I 2nd the Little House books...they are wonderful.
So I say go with the audiobooks over TV anyday!
I'm really enjoying hearing other people's experiences -- Thanks people for chiming in!
Yah, I don't know what we'd do on all these snowdays if we didn't have a pile of audiotapes we could pop in ... we're doing a lot of Magic Tree House and Boxcar kids.
We are buddhist but I want my children exposed to Christianity as well. I got a couple of the Rabbit Ears Bible Stories. One Moses centered, one about Jesus. Woah ... the old testament one was SUPER bloody! I forgot how my natal religion was so violent in it's source!
I just can't see a negative with audiobooks. They don't replace reading together, but they are a beautiful augment. I read somewhere that adults who listen to audiobooks read three times as many books a year than someone who reads them in print. It was not a controlled experiment that could show causality, but it is an interesting link. I wonder if it's because it's easier to squeeze in audiobooks at odd times (car, at night w/lights off in bed, waiting in a dr's office).
I also like audiobooks. We used to listen to them in the car when we lived in San Diego and were regularly in the car 45 minutes or more per day. I put a few on the ipod as well. We also got them from the library and the selection was pretty limited, but we found good things anyway. Now we live in NYC and don't have a car and I find we use them only rarely (also DD is older now so its not as great- when she was a baby it was a better fit). However, DS was very sick with the flu and he listened to both winnie the pooh books and pippi longstocking and it was great- he was just too sick to do anything and I didn't want to plop him in front of TV (esp since he normally doesn't watch any at all).
some of the performers are just great! I enjoy listening to them too.
we loved listening to a bunch of Ramona books, the above-mentioned Winnie the Pooh and Pippi Longstocking, Because of Winn Dixie, um... I am trying to remember the rest! Someone gave us the railway children, the d'aulaires greek myths, and an abridged version of Peter Pan (I normally don't like abridged but have you read that book? Its pretty weird and also racist, and I have to say the abridgment was very well done). Oh- he wanted to listen to A Wrinkle in Time which we did, but I thought it was kind of old and scary for him. The Lion, The Witch, and the Wardrobe. Mrs Frisby and the Rats of NIMH.

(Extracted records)
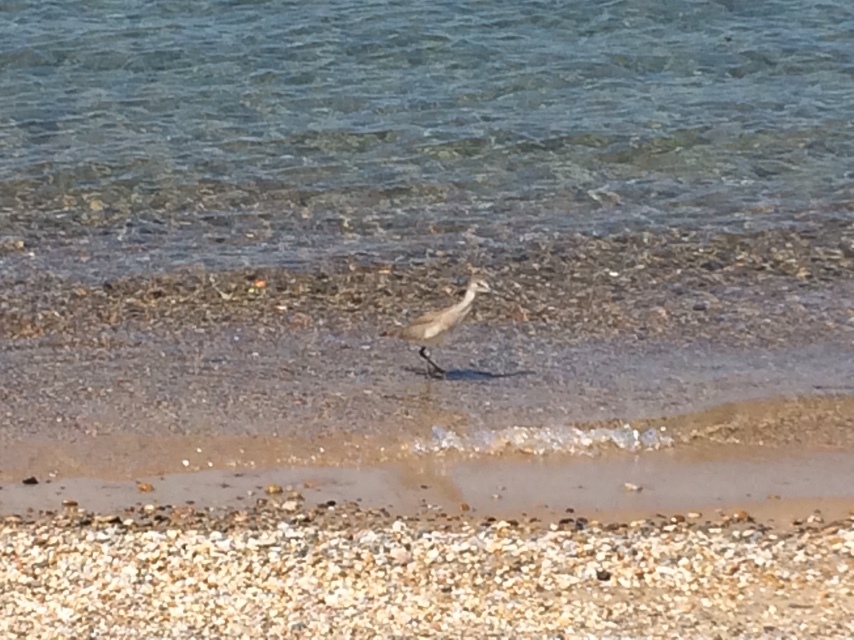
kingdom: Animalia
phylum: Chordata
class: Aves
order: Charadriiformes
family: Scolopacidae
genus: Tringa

**Instruction:** Reproduce the passage of the audiobook discussion between "So I say go" and "and Boxcar kids.", inclusive, substituting "audio CDs" for "audiotapes".

**Solution for this exercise:**
So I say go with the audiobooks over TV anyday!
I'm really enjoying hearing other people's experiences -- Thanks people for chiming in!
Yah, I don't know what we'd do on all these snowdays if we didn't have a pile of audio CDs we could pop in ... we're doing a lot of Magic Tree House and Boxcar kids.